An unholy alliance of big finance and environmentally-minded NGOs and bureaucrats have identified farms as a source of a new, precious commodity: a license to emit carbon. The only problem is that in order to produce these credits, the farmers must cease agricultural production. The logic of this process is brutally simple, but potentially devastating for agriculture.
By letting land lie fallow, farmers make reductions to greenhouse gas emissions. To incentivize this behavior, farmers can claim a credit for land they leave unproductive. The credits can be purchased by industrial companies, who can then “offset” these against their own emissions.
This report illustrates the process through which big finance and big environmentalism have captured EU policymaking on farming. The smallest farms - ironically the ones with most to commend them in environmentalist terms - are the biggest casualties of this process.

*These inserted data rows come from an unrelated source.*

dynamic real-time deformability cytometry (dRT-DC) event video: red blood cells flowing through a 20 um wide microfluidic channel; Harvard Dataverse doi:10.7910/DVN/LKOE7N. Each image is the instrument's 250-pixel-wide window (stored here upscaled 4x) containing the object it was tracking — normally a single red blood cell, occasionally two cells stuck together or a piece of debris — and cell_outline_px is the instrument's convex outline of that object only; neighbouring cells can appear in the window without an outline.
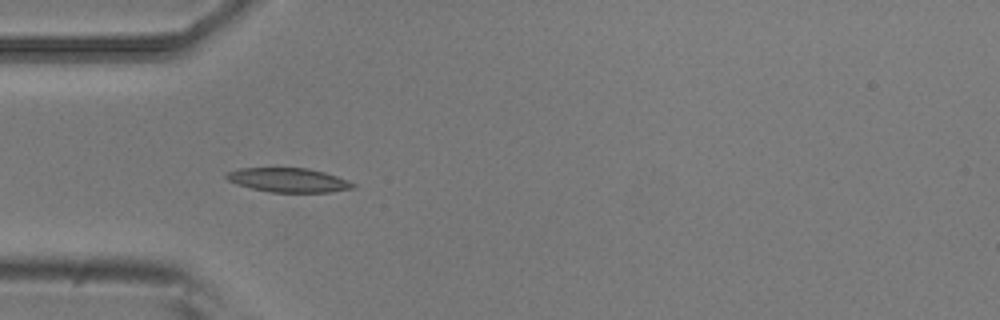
{"species": "common noctule bat (a hibernating species)", "species_latin": "Nyctalus noctula", "temperature_condition": "room temperature", "stored_images_in_passage": 14, "camera_frame_rate_fps": 3000, "um_per_image_px": 0.085, "animal": {"sex": "male", "body_mass_g": 20.5, "forearm_length_mm": 52.5}, "frame": {"image": 1, "passage_image": 4, "time_ms": 1.0, "image_size_px": [1000, 320], "cell_outline_px": [[356, 188], [328, 192], [272, 192], [252, 188], [236, 184], [228, 180], [224, 176], [228, 172], [240, 168], [308, 168], [324, 172], [348, 180], [356, 184]], "centroid_in_image_um": [24.53, 15.3], "position_along_channel_um": 60.5, "area_um2": 17.74}}
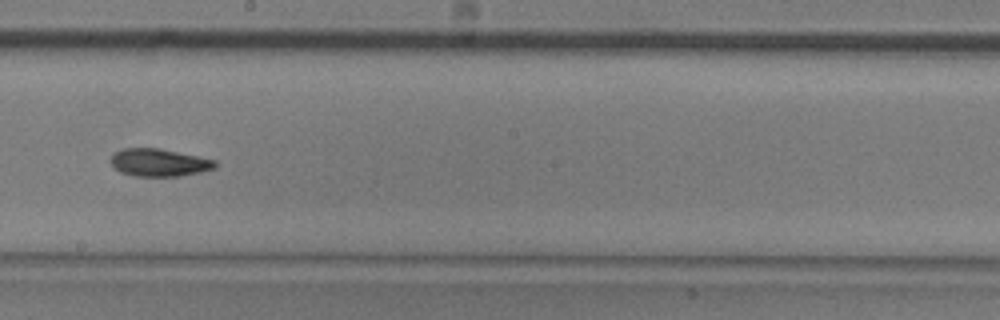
{"frame": {"image": 2, "passage_image": 8, "time_ms": 2.333, "image_size_px": [1000, 320], "cell_outline_px": [[216, 168], [200, 172], [180, 176], [132, 176], [120, 172], [112, 164], [112, 156], [116, 152], [124, 148], [156, 148], [216, 160]], "centroid_in_image_um": [13.53, 13.83], "position_along_channel_um": 234.7, "area_um2": 16.53}}
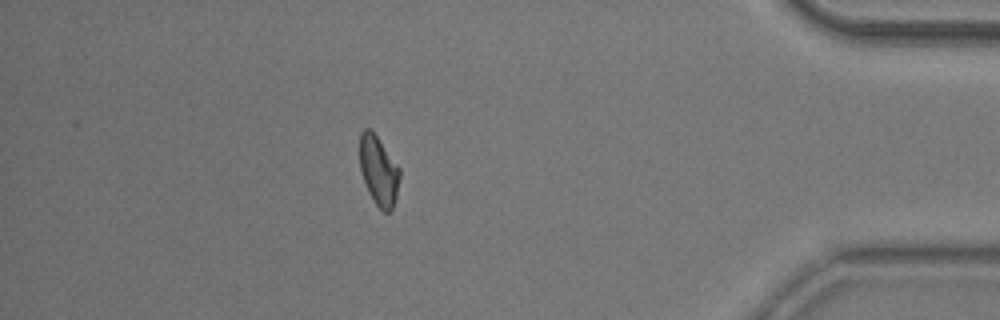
{"frame": {"image": 3, "passage_image": 13, "time_ms": 4.0, "image_size_px": [1000, 320], "cell_outline_px": [[400, 176], [396, 196], [392, 208], [388, 212], [384, 212], [376, 204], [368, 192], [360, 172], [360, 132], [364, 128], [368, 128], [376, 136], [400, 168]], "centroid_in_image_um": [32.17, 14.51], "position_along_channel_um": 403.0, "area_um2": 15.95}}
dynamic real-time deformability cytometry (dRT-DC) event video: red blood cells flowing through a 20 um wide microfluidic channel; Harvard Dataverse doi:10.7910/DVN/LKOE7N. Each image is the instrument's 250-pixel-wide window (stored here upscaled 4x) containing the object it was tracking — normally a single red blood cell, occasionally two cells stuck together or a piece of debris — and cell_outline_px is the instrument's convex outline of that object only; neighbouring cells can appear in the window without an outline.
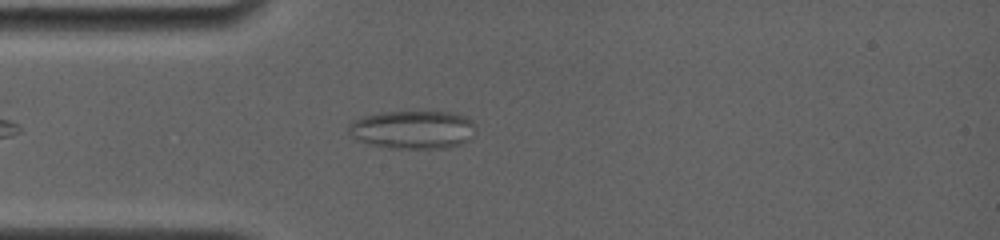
{"species": "common noctule bat (a hibernating species)", "species_latin": "Nyctalus noctula", "temperature_condition": "room temperature", "stored_images_in_passage": 26, "camera_frame_rate_fps": 4000, "um_per_image_px": 0.085, "animal": {"sex": "female", "body_mass_g": 19.0, "forearm_length_mm": 56.7}, "frame": {"image": 1, "passage_image": 1, "time_ms": 0.0, "image_size_px": [1000, 240], "cell_outline_px": [[476, 136], [460, 144], [448, 148], [388, 148], [368, 144], [356, 140], [348, 136], [348, 124], [352, 120], [364, 116], [380, 112], [448, 112], [464, 116], [472, 120], [476, 124]], "centroid_in_image_um": [35.08, 11.03], "position_along_channel_um": 49.9, "area_um2": 28.9}}
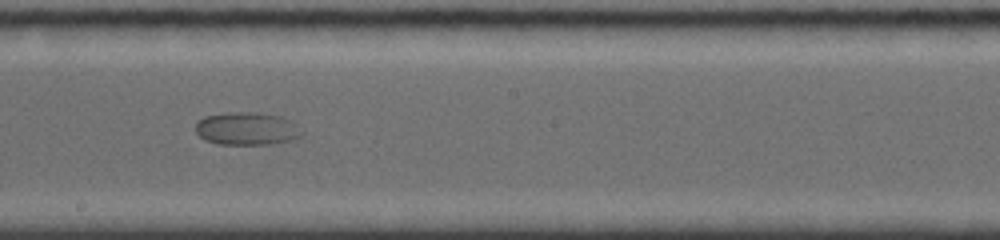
{"frame": {"image": 2, "passage_image": 12, "time_ms": 5.0, "image_size_px": [1000, 240], "cell_outline_px": [[304, 136], [288, 140], [268, 144], [216, 144], [204, 140], [196, 132], [196, 120], [204, 116], [228, 112], [256, 112], [280, 116], [288, 120]], "centroid_in_image_um": [20.88, 10.93], "position_along_channel_um": 227.3, "area_um2": 20.11}}
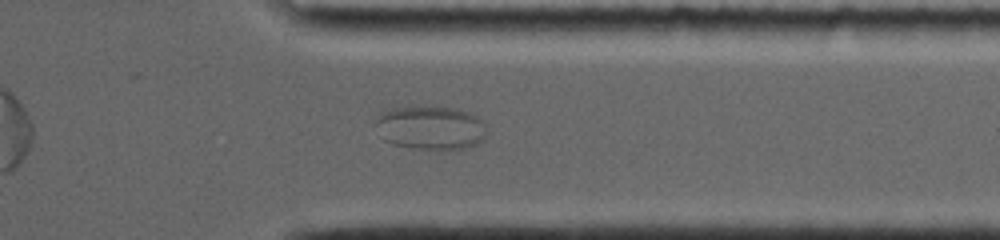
{"frame": {"image": 3, "passage_image": 21, "time_ms": 9.0, "image_size_px": [1000, 240], "cell_outline_px": [[488, 132], [484, 140], [468, 148], [440, 152], [428, 152], [392, 144], [384, 140], [376, 124], [376, 120], [380, 112], [392, 108], [412, 104], [456, 108], [468, 112], [476, 116], [484, 124]], "centroid_in_image_um": [36.61, 10.88], "position_along_channel_um": 374.8, "area_um2": 29.77}}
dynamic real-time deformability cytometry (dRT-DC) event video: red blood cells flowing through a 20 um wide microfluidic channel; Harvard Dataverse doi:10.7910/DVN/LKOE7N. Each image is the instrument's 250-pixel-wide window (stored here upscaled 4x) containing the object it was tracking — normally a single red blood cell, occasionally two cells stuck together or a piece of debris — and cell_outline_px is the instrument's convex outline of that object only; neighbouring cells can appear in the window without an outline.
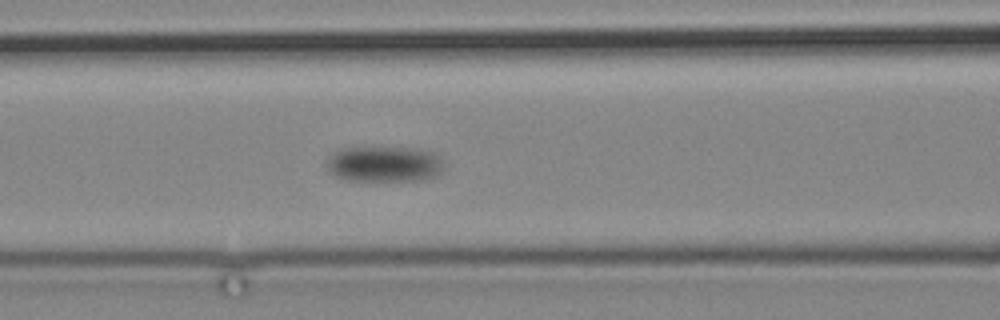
{"species": "common noctule bat (a hibernating species)", "species_latin": "Nyctalus noctula", "temperature_condition": "cold", "stored_images_in_passage": 14, "camera_frame_rate_fps": 3000, "um_per_image_px": 0.085, "animal": {"sex": "male", "body_mass_g": 19.2, "forearm_length_mm": 51.8}, "frame": {"image": 1, "passage_image": 14, "time_ms": 17.333, "image_size_px": [1000, 320], "cell_outline_px": [[440, 172], [436, 176], [424, 180], [348, 180], [336, 176], [328, 172], [324, 164], [328, 156], [332, 152], [340, 148], [408, 148], [432, 152], [440, 160]], "centroid_in_image_um": [32.54, 13.95], "position_along_channel_um": 134.1, "area_um2": 24.16}}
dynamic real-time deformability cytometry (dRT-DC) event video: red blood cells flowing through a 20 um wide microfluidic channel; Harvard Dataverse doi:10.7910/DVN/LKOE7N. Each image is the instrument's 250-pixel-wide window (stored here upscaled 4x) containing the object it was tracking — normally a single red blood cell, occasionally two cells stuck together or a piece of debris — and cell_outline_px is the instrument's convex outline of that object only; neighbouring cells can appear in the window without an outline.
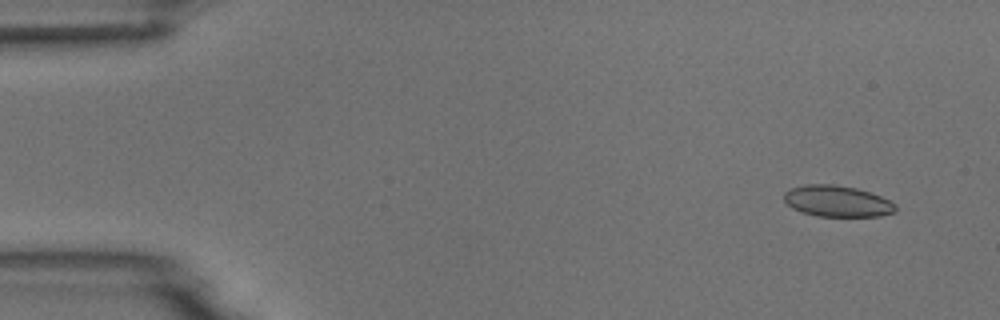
{"species": "common noctule bat (a hibernating species)", "species_latin": "Nyctalus noctula", "temperature_condition": "room temperature", "stored_images_in_passage": 6, "camera_frame_rate_fps": 3000, "um_per_image_px": 0.085, "animal": {"sex": "male", "body_mass_g": 18.8}, "frame": {"image": 1, "passage_image": 1, "time_ms": 0.0, "image_size_px": [1000, 320], "cell_outline_px": [[896, 212], [880, 216], [816, 216], [792, 208], [784, 200], [784, 192], [788, 188], [804, 184], [832, 184], [856, 188], [880, 196], [896, 204]], "centroid_in_image_um": [71.14, 17.09], "position_along_channel_um": 13.9, "area_um2": 20.29}}
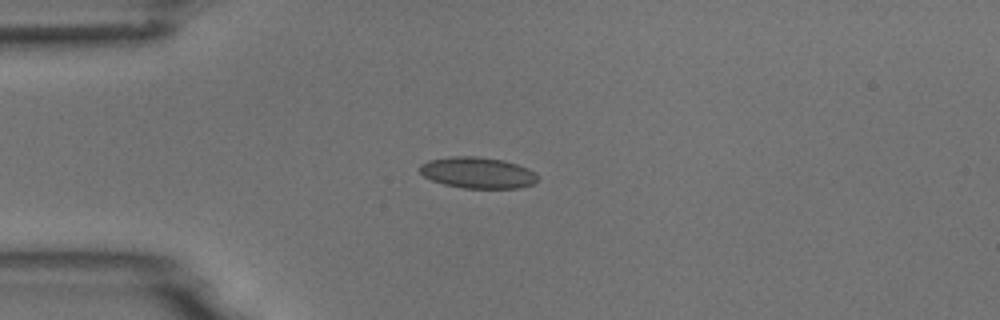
{"frame": {"image": 2, "passage_image": 4, "time_ms": 1.0, "image_size_px": [1000, 320], "cell_outline_px": [[536, 180], [532, 184], [520, 188], [464, 188], [444, 184], [432, 180], [424, 176], [420, 172], [420, 164], [428, 160], [452, 156], [476, 156], [504, 160], [528, 168], [536, 172]], "centroid_in_image_um": [40.59, 14.67], "position_along_channel_um": 44.4, "area_um2": 21.39}}
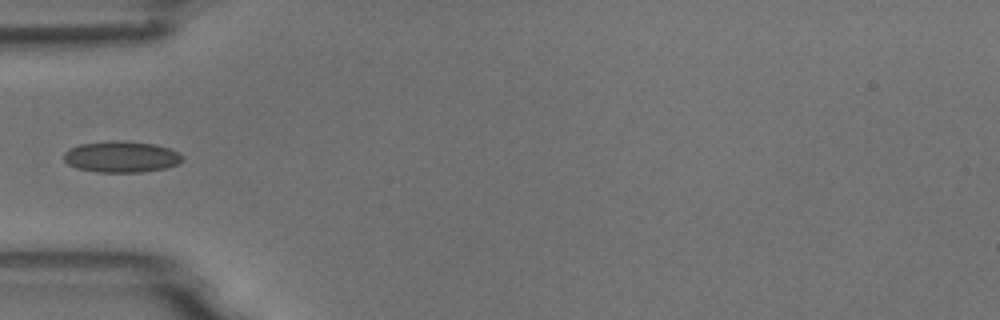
{"frame": {"image": 3, "passage_image": 5, "time_ms": 1.333, "image_size_px": [1000, 320], "cell_outline_px": [[184, 160], [176, 164], [164, 168], [144, 172], [96, 172], [76, 168], [68, 164], [64, 160], [64, 152], [68, 148], [80, 144], [112, 140], [120, 140], [152, 144], [168, 148], [184, 156]], "centroid_in_image_um": [10.27, 13.33], "position_along_channel_um": 74.7, "area_um2": 21.62}}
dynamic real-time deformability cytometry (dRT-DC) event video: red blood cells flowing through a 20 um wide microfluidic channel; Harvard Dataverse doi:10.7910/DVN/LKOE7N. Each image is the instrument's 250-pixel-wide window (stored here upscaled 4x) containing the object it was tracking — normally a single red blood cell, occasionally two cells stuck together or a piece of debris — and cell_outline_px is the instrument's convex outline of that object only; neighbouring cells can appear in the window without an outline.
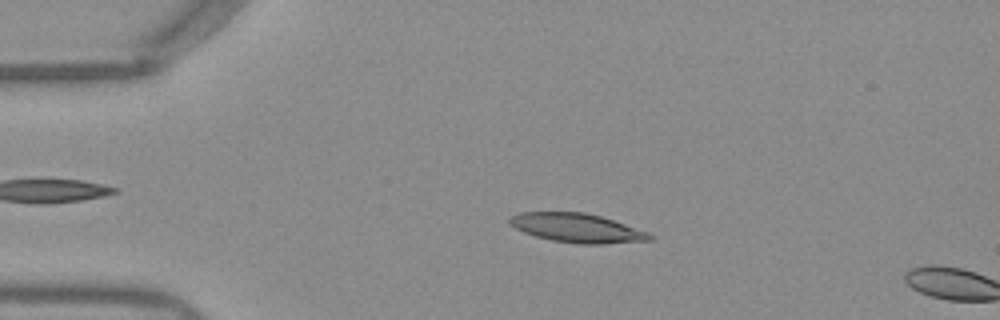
{"species": "Egyptian fruit bat (a non-hibernating species)", "species_latin": "Rousettus aegyptiacus", "temperature_condition": "warm", "stored_images_in_passage": 12, "camera_frame_rate_fps": 3000, "um_per_image_px": 0.085, "frame": {"image": 1, "passage_image": 10, "time_ms": 3.0, "image_size_px": [1000, 320], "cell_outline_px": [[652, 240], [604, 244], [580, 244], [552, 240], [536, 236], [524, 232], [508, 224], [508, 220], [512, 216], [520, 212], [584, 212], [600, 216], [648, 232], [652, 236]], "centroid_in_image_um": [49.03, 19.38], "position_along_channel_um": 36.0, "area_um2": 23.47}}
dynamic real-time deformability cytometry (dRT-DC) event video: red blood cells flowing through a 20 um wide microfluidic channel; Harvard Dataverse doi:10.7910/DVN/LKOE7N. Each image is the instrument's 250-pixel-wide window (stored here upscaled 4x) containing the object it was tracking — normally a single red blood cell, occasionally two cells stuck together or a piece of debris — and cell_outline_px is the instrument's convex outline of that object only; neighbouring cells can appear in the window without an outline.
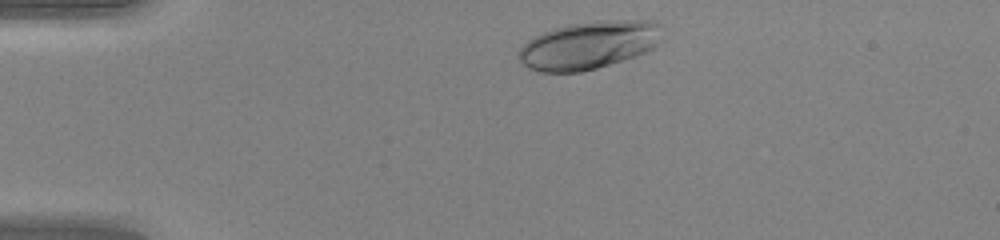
{"species": "human", "species_latin": "Homo sapiens", "temperature_condition": "warm", "stored_images_in_passage": 33, "camera_frame_rate_fps": 3000, "um_per_image_px": 0.085, "donor": {"sex": "female"}, "frame": {"image": 1, "passage_image": 2, "time_ms": 0.333, "image_size_px": [1000, 240], "cell_outline_px": [[664, 40], [652, 48], [636, 56], [596, 68], [580, 72], [540, 72], [528, 68], [520, 64], [516, 56], [520, 48], [532, 36], [552, 28], [568, 24], [596, 20], [652, 20], [660, 24]], "centroid_in_image_um": [50.04, 3.82], "position_along_channel_um": 35.0, "area_um2": 40.75}}
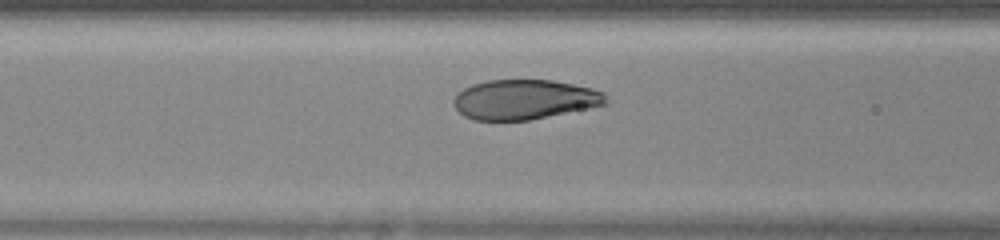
{"frame": {"image": 2, "passage_image": 12, "time_ms": 3.667, "image_size_px": [1000, 240], "cell_outline_px": [[608, 104], [528, 120], [476, 120], [464, 116], [452, 104], [452, 100], [456, 92], [472, 84], [488, 80], [552, 80], [592, 88], [604, 92]], "centroid_in_image_um": [44.55, 8.45], "position_along_channel_um": 122.1, "area_um2": 35.26}}
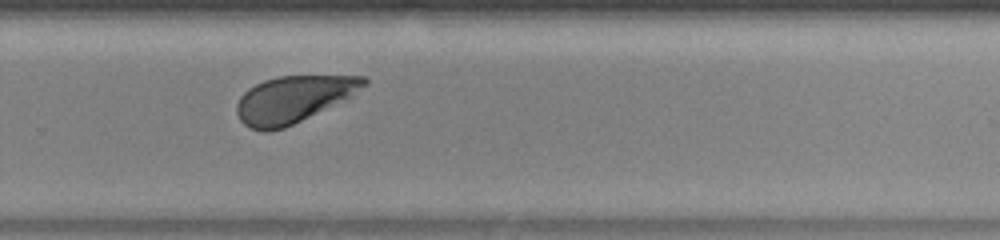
{"frame": {"image": 3, "passage_image": 25, "time_ms": 8.0, "image_size_px": [1000, 240], "cell_outline_px": [[368, 84], [352, 96], [284, 128], [268, 132], [264, 132], [252, 128], [244, 124], [240, 120], [236, 112], [236, 104], [240, 96], [248, 88], [264, 80], [280, 76], [368, 76]], "centroid_in_image_um": [24.93, 8.43], "position_along_channel_um": 304.9, "area_um2": 34.45}, "authors_computed_cell_mechanics": {"area_um2": 36.8764, "velocity_mm_per_s": 4.2374, "shape_relaxation_time_tau1_ms": 3.2144, "shape_relaxation_time_tau2_ms": null, "deformation_change_tau1": 0.1796, "deformation_change_tau2": null}}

Supporting farmers, especially small farmers, means resisting the imposition of carbon farming.
About the author
Thomas Fazi
Author, researcher and journalist
Thomas Fazi is an independent researcher, writer and journalist based in Rome. He is the author of several books, including: The Battle for Europe: How an Elite Hijacked a Continent – and How We Can Take It Back (Pluto Press, 2014); Reclaiming the State: A Progressive Vision of Sovereignty for a Post-Neoliberal World (co-authored with Bill Mitchell; Pluto Press, 2017); and The Covid Consensus: The Global Assault on Democracy and the Poor—A Critique from the Left (co-authored with Toby Green; Hurst, 2023). He is a columnist for UnHerd and Compact.